Tribunlampung.co.id, Bandar Lampung – Stunting merupakan musuh bersama dan ancaman besar bagi masa depan bangsa.
Demikian pernyataan Wakil Gubernur Lampung Jihan Nurlela saat membuka kegiatan Penilaian Kinerja Pemerintah Kabupaten/Kota dalam Pelaksanaan Aksi Konvergensi Penurunan Stunting di Provinsi Lampung di Ruang Rapat Alimudin Bappeda Provinsi Lampung, Kamis (3/7/2025).
Ia menyebut, persoalan stunting bukan semata persoalan gizi, tetapi juga menyangkut masa depan generasi muda Lampung.
“Anak-anak kita adalah calon pemimpin, inovator, dan penggerak pembangunan. Jika stunting tidak ditangani dengan serius, maka yang terganggu bukan hanya tumbuh kembang fisik, tetapi juga kecerdasan, produktivitas, dan daya saing mereka di masa depan,” ujar Jihan dalam keterangannya, Jumat (4/7/2025).
Menurut Jihan, stunting dapat merusak kualitas sumber daya manusia (SDM) dan merusak peradaban jika dibiarkan terus-menerus.
Ia mengajak seluruh pihak menyamakan persepsi dan komitmen untuk bersama-sama menurunkan angka stunting di Provinsi Lampung.
Berdasarkan data Survei Status Gizi Indonesia (SSGI), angka prevalensi stunting di Provinsi Lampung menunjukkan tren penurunan sejak 2019, yakni dari 26,26 persen menjadi 14,9 persen di tahun 2023.
Lampung pun menjadi provinsi dengan angka stunting terendah keempat di Indonesia.
Namun, pada 2024 terjadi peningkatan menjadi 15,9 persen, atau naik 1 persen dibanding tahun sebelumnya.
Peningkatan signifikan juga terjadi di 10 kabupaten/kota, dengan kenaikan tertinggi mencapai 8,5 persen.
Meski demikian, lima kabupaten berhasil menurunkan angka stunting, yakni Way Kanan, Lampung Timur, Lampung Tengah, Lampung Utara, dan Lampung Barat.
Penurunan tertinggi terjadi di Kabupaten Way Kanan, mencapai 8,8 persen.

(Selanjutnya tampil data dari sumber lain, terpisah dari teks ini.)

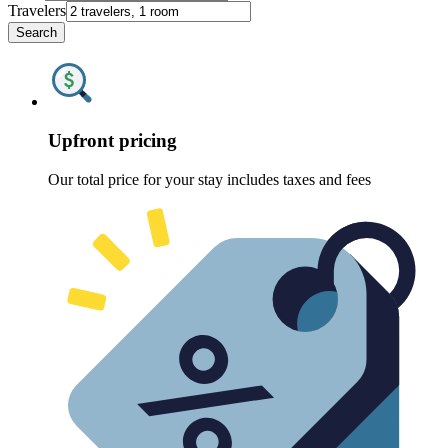
Travelers
Search
Upfront pricing
Our total price for your stay includes taxes and fees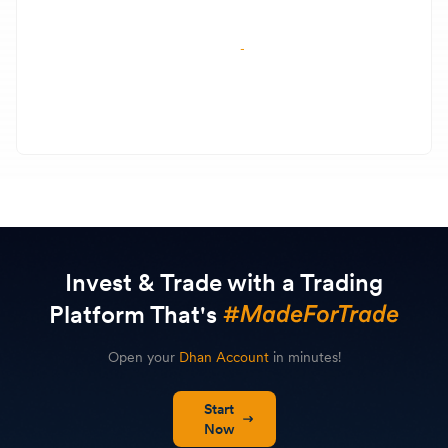
Invest & Trade with a Trading
Platform That's
Open your
Dhan Account
in minutes!
Start
Now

“Ini menjadi tantangan kita bersama. Jika tidak ada peningkatan kinerja dan hanya berjalan seperti biasa (business as usual), maka target penurunan stunting akan sulit tercapai,” ujarnya.
Bappenas menargetkan prevalensi stunting Lampung turun menjadi 13,2 persen pada 2025 dan 3,8 persen pada 2045.
Untuk itu, diperlukan intervensi yang konkret dan menyentuh langsung masyarakat, khususnya anak-anak.